Hi *,

we're experimenting with a 4-node Cassandra setup, aggregating input streams and persisting time-bucket based aggregation results.

One test was to create "full dumps" of a table with around 32 million existing entries. The keyspace was created with a replication factor of 2 and the CF has 40 sstables across the four nodes.

The output of "describe table mykeyspace.mycf;":

--- cut here ---
CREATE TABLE mykeyspace.mycf (
    a timestamp,
    b bigint,
    c bigint,
    d bigint,
    e boolean,
    f text,
    g bigint,
    h text,
    i bigint,
    j text,
    k text,
    l bigint,
    m text,
    n text,
    o text,
    p text,
    q text,
    r bigint,
    PRIMARY KEY ((a, b, c), d, e, f)
) WITH CLUSTERING ORDER BY (d ASC, e ASC, f ASC)
    AND bloom_filter_fp_chance = 0.01
    AND caching = '{"keys":"ALL", "rows_per_partition":"NONE"}'
    AND comment = ''
AND compaction = {'min_threshold': '4', 'class': 'org.apache.cassandra.db.compaction.SizeTieredCompactionStrategy', 'max_threshold': '32'} AND compression = {'sstable_compression': 'org.apache.cassandra.io.compress.LZ4Compressor'}
    AND dclocal_read_repair_chance = 0.1
    AND default_time_to_live = 0
    AND gc_grace_seconds = 0
    AND max_index_interval = 2048
    AND memtable_flush_period_in_ms = 0
    AND min_index_interval = 128
    AND read_repair_chance = 0.0
    AND speculative_retry = '99.0PERCENTILE';
--- cut here ---

Cassandra is at version 2.1.2.

The test program is written in Java and using the Datastax driver 2.1.3, issuing the SimpleQuery "select * from mykeyspace.mycf;", reading each row (without further local processing) and counting the number of rows returned plus measuring the elapsed time.

Across multiple invocations, the time per row is about 10.8 milliseconds, which sums up to quite some elapsing time for all the records.

When running the query against a single column instead of all columns, the average time per record still is at a similar level.

What puzzles me most: During the query (no other activity is running on the Cassandra nodes), I see plenty of CPU idle and close to no iowait on all four nodes.

Depending on the used SimpleStatement.setFetchSize() used, we run into less or more (up to severe) GC trouble, so we settled on using a size of 500 (1000 will work, too), keeping the GC stress level low.
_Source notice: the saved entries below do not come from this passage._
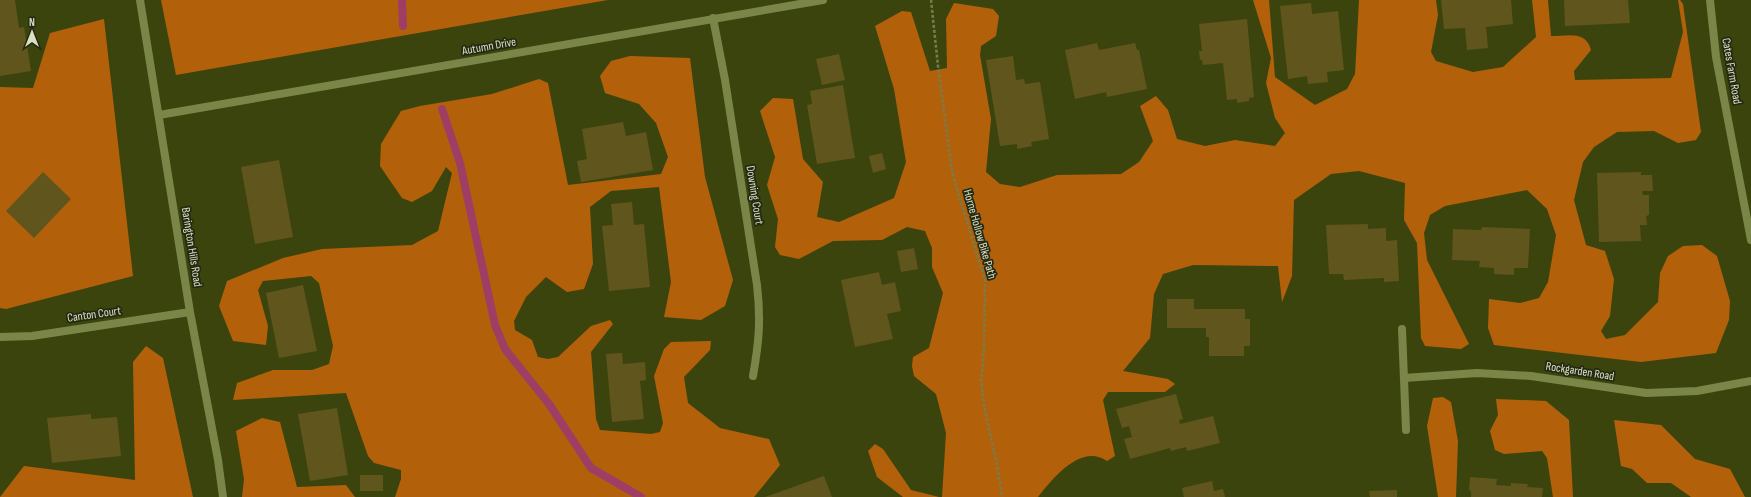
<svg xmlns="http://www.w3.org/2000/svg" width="1751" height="497" font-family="'Sofia Sans Condensed',sans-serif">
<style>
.forest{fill:#b2610a}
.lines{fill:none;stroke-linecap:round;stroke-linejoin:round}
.stream{stroke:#9f3e65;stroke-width:8}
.building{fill:#60551d}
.path{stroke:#767e51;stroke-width:2.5;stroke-dasharray:3 2;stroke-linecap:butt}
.minor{stroke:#7a8648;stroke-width:8}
.labels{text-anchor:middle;stroke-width:3.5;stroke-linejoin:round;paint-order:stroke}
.street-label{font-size:12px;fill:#d9e0c4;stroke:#242912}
</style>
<rect width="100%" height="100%" fill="#3c440e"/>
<path class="forest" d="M161,0H608L176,75Z
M1253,0H1269L1275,77L1315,105L1347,89L1355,74L1359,0H1436L1438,15L1431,52L1436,61L1473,72L1503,67L1536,37L1532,0H1548L1551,36C1568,36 1586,30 1591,50L1574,71L1575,80L1671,78L1683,32L1678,0H1680L1683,4L1701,132L1696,140L1678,143L1654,131L1617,132L1594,147L1583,162L1574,200L1586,245L1605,251L1614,279L1610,316L1601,331L1606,339L1625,335L1658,302L1660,273L1668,256L1683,246L1702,245L1717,256L1730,301L1729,320L1716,353L1641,362L1494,345L1488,328L1489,299L1520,303L1539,298L1548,282L1556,235L1547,209L1527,190L1445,206L1430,215L1424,233L1427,260L1469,344L1461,349L1425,346L1421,338L1417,243L1404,220L1405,183L1359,171L1331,174L1294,200L1292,276L1282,302L1278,266L1193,265L1163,274L1154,294L1150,338L1123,371L1168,379L1175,384L1165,392H1108L1103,400L1115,456L1107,461C1081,443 1053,478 1038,497H942L946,433L936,394L914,376L912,366L913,357L929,348L943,293L932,267V248L925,231L907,227L882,240L833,241L799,259L780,255L775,247L778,219L767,185L775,157L760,111L773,98L793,99L803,159L823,182L817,217L839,222L894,198L906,162L894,89L875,26L902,11L911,12L930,71L947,68L946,19L954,3L993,9L999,16L996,36L981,46L980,55L991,119L986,172L1000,184L1020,187L1057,175L1121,174L1139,162L1153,141L1140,106L1156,96L1168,110L1177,139L1205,146L1235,140L1275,146L1285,133L1275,118L1266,83L1271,58Z
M104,19L133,276L6,309L0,308V87L33,88L50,33Z
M630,56L690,58L705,177L733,280L725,306L701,320L664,317L671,282L659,187L611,191L590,207L593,264L584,289L567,292L546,277L526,297L514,321L515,330L532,340L538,357L548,359L558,357L591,326L610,320L613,324L591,352L596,419L600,430L651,434L660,432L663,423L654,376L664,349L671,342L711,341L710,350L684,377L688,403L720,428L769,439L780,465L754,497H395L401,479V470L374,463L368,456L346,393L233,400L237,383L273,370H312L329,364L333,346L319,283L311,276L263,281L258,290L268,326L266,345L233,341L219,306L227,281L283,258L322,249L412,245L438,231L452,173L446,167L432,191L412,202L402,198L380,166L381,144L401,111L420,106L492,94L539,79L548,83L568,185L661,174L668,157L656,123L639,104L605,93L600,76L611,61Z
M146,346L163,358L193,497H0L24,466L135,480L133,362Z
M1443,397L1451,402L1458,441L1456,497H1438L1427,426L1433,398Z
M1496,399L1546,401L1569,420L1573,497H1553L1547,458L1542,451L1504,454L1495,450L1490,431L1498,415Z
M262,418L280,422L297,487L346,485L355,497H242L244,479L236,431Z
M1614,420L1661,425L1695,459L1730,469L1745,497H1691L1671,483H1647L1632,469L1621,466Z
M875,444L883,449L911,490L939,497H903L877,477L868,451Z"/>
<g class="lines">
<path class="stream" d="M402,0L403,26
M442,109L460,163L495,325L505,349L549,404L591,468L641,497"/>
</g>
<path class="building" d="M0,0H15L19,28L24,27L31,71L0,76Z
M1441,0H1511L1513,24L1486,27L1488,48L1467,50L1465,28L1444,29Z
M1564,0H1628L1630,23L1565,26Z
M1311,3L1312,14L1338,11L1344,70L1327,72L1328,82L1308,84L1307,76L1288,79L1280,6Z
M1247,19L1254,97L1249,98V101L1237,103V99L1227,100L1223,63L1203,65L1202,60H1200L1199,51H1202L1199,24Z
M1097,43L1099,50L1135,43L1137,50H1139L1147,89L1107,97L1106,92L1075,99L1065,50Z
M839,54L845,80L822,85L816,59Z
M1013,56L1016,80L1024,79L1025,84L1040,82L1049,139L1031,142L1032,146L1017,149V144L1000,146L986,60Z
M843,85L855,158L817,164L807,105L812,104L810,91Z
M623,122L626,136L646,132L653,170L581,182L577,161L587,159L582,129Z
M882,153L886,169L873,173L869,156Z
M279,160L293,237L255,244L241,167Z
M43,172L71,199L34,238L6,211Z
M1641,172V175H1652L1653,191H1642L1643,195H1649V215L1646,216L1647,225H1640L1641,241L1599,242L1597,173Z
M632,202L634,225L644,224L650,287L609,291L602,226L613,225L611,204Z
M1368,224V229L1386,228V241L1397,240L1399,281L1384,282V278L1344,280L1343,274H1329L1326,225Z
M1482,227L1530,229L1528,268H1514V275L1494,274V268L1479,267L1480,261L1452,260L1453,229L1481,230Z
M914,248L918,269L901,272L897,251Z
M879,272L882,285L895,282L901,311L887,314L893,339L855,347L841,280Z
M303,285L317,351L279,358L266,293Z
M1167,299H1194V309H1245V319H1250V346H1244V356H1209V337H1206V328H1167Z
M622,353L623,364L645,362L646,380L640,381L644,419L612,422L606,354Z
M1176,394L1183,419L1179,420L1180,424L1213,416L1220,443L1187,451L1186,447L1171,451L1170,448L1130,459L1124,439L1132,437L1129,426L1122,428L1116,409Z
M337,408L348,475L310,481L298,414Z
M91,414V419L117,417L121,456L52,463L47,418Z
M360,475H383V491H360Z
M824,476L832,497H765Z
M1470,477L1497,479L1496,485L1511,486V483L1528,484L1527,487L1543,488L1542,497H1471V491L1469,490Z
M1212,481L1214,491L1223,489L1225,497H1184L1182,488Z
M1397,490V497H1370L1369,491Z"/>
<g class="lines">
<path class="path" d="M931,0L938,66L952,172L985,281L984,350L981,382L985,411L997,464L1002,497"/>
<path class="minor" d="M140,0L190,312L218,460L223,497
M1710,0L1716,57L1751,240
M713,18L725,80L757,285C761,320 759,342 753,376
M159,115L823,0
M1402,329L1406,430
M0,337L32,336L190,312
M1404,378L1477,373L1531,376L1646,393L1697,391L1751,381"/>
</g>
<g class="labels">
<g class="street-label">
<text transform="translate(489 46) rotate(-10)" y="4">Autumn Drive</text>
<text transform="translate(1732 71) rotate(80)" y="4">Cates Farm Road</text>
<text transform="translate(755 195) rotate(81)" y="4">Downing Court</text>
<text transform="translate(980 234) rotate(74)" y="4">Horne Hollow Bike Path</text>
<text transform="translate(192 247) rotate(81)" y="4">Barington Hills Road</text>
<text transform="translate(94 314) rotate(-8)" y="4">Canton Court</text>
<text transform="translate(1580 371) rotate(9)" y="4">Rockgarden Road</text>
</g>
</g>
<g transform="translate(32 32)" stroke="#242912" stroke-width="3" paint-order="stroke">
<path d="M0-3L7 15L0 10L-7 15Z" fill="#d9e0c4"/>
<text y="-6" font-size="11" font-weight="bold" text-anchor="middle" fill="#d9e0c4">N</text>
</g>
</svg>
Loooking at the Cassandra logs, I do see some GC activity (we're currently using G1GC), but mostly around a few 100ms and not too often - so it should be no issue of GC blocking. The JVMs seem to have plenty of memory left, according to jconsole.

I have tried running the query with tracing, but the amount of trace entries was overwhelming. Scanning the part that fit into the screen buffer, nothing obvious turned up.

Given the fact that the servers seem not to be under resource constraints, adding more servers will likely not help to improve the response time.

How could I shed some light on why the queries will not take the servers to their (CPU, I/O) limits?

Regards,
Jens

PS: Doing full scans seems to be an anti-pattern - selecting individual records from our tables works sufficiently fast ATM. We're looking into changes to the solution architecture so we can avoid dumping such big tables, but nevertheless I'm curious what limit we're hitting... what's restricting the flow of data?